-- Page images and extracted text --

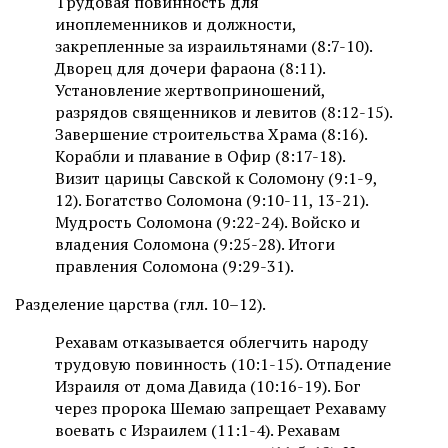
Трудовая повинность для
иноплеменников и должности,
закрепленные за израильтянами (8:7-10).
Дворец для дочери фараона (8:11).
Установление жертвоприношений,
разрядов священников и левитов (8:12-15).
Завершение строительства Храма (8:16).
Корабли и плавание в Офир (8:17-18).
Визит царицы Савской к Соломону (9:1-9,
12). Богатство Соломона (9:10-11, 13-21).
Мудрость Соломона (9:22-24). Войско и
владения Соломона (9:25-28). Итоги
правления Соломона (9:29-31).
Разделение царства (глл. 10–12).
Рехавам отказывается облегчить народу
трудовую повинность (10:1-15). Отпадение
Израиля от дома Давида (10:16-19). Бог
через пророка Шемаю запрещает Рехаваму
воевать с Израилем (11:1-4). Рехавам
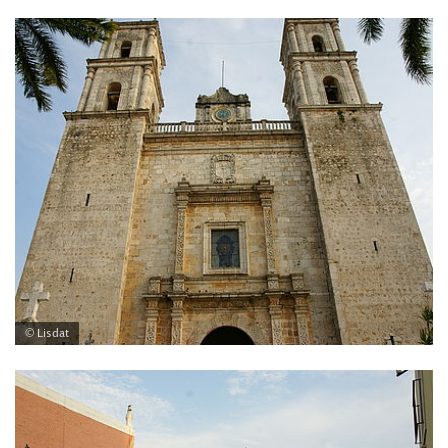
© Lisdat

-- Try it --
Give the number of lines that hold the word "повинность" in these records, with nothing added.

-- Response to the task --
2